• Passage Out. These works create a slightly more-polished fiction than the abstract imagery.




  • Living Room. Here, I brought walls from the studio to collide with our house during a shoot. It creates a frenetic but clean
    juxtaposition of spaces. An anesthetized, clincal space, and a controlled KB Home type of space.


  • Interrogation Room. Chairs are often stand-ins for humans and situations.


  • Picture of a Painting of the Sun. On the desk is a picture of a sunset. The desklamp illuminates the 'sun' in the photograph. I took the photograph
    of the beautiful sunset and wanted to infuse more meaning than the idea that a photograph is an adequate representation of such beautiful things.

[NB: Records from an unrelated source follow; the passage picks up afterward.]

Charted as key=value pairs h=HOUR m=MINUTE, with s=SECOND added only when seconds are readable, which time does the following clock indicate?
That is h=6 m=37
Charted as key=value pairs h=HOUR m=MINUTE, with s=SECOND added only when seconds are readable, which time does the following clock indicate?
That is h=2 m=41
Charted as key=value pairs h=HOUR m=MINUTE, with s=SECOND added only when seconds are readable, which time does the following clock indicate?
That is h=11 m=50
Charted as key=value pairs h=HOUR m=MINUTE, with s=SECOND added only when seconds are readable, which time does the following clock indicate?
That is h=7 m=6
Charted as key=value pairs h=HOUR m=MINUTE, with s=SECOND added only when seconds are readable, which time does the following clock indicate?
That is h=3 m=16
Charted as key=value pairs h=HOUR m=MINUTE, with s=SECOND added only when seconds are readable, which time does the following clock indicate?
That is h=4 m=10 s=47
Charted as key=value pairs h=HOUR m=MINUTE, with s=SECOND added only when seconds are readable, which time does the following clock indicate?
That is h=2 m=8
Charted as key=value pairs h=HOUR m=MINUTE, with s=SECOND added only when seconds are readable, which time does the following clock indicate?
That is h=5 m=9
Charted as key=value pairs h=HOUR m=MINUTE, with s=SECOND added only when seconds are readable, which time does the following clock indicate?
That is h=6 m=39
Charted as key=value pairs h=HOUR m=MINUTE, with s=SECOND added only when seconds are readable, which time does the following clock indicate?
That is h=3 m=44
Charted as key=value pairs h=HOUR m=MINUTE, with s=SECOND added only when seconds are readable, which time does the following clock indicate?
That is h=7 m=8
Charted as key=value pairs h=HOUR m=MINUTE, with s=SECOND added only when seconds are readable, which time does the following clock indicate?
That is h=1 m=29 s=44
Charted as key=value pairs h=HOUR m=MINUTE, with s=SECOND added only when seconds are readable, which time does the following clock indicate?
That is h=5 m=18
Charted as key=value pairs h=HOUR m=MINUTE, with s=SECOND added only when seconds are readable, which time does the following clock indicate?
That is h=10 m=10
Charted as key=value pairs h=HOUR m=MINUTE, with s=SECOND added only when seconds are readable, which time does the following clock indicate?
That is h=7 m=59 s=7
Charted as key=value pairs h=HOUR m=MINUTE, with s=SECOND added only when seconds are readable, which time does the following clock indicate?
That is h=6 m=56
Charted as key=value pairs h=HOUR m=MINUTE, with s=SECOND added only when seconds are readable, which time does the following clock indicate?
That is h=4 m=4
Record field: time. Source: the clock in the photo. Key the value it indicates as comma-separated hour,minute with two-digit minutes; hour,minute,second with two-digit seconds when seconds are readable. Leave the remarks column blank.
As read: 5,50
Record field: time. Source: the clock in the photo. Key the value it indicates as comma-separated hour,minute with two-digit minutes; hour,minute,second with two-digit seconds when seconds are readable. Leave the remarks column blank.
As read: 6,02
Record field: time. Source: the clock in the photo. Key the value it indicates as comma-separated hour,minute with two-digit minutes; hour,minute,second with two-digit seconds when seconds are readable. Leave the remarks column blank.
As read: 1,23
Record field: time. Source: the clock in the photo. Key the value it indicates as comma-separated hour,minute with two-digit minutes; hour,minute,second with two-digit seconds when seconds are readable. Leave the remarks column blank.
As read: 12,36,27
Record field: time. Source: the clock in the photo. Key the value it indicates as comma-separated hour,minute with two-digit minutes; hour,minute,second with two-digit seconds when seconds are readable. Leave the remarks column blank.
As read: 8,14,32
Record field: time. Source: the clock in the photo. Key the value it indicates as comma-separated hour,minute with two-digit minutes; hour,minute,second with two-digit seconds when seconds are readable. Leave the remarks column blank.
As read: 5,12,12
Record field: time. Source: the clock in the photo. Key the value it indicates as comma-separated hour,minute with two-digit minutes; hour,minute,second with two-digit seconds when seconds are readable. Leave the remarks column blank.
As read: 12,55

  • Dark Cupboard. This strikes a nice balance between appearing haunted, tense, and pleasant. The combination of these three things is what this work strives to do.


  • Division Day. Very cold office adjacent an inviting living room... At least 'inviting' meaning, it doesn't feel
    like the other clinical or warehouse spaces. The TV echoes the inviting blue twilight.


  • Astrolab. Wallpaper with stars, a black pile of star-like clusters, and seemingly real stars outside. Like some of
    the others, at first glance it appears deranged though it's intended to be approached through imagination and unconventional narrative.
    I like when we can't approach what we see literally.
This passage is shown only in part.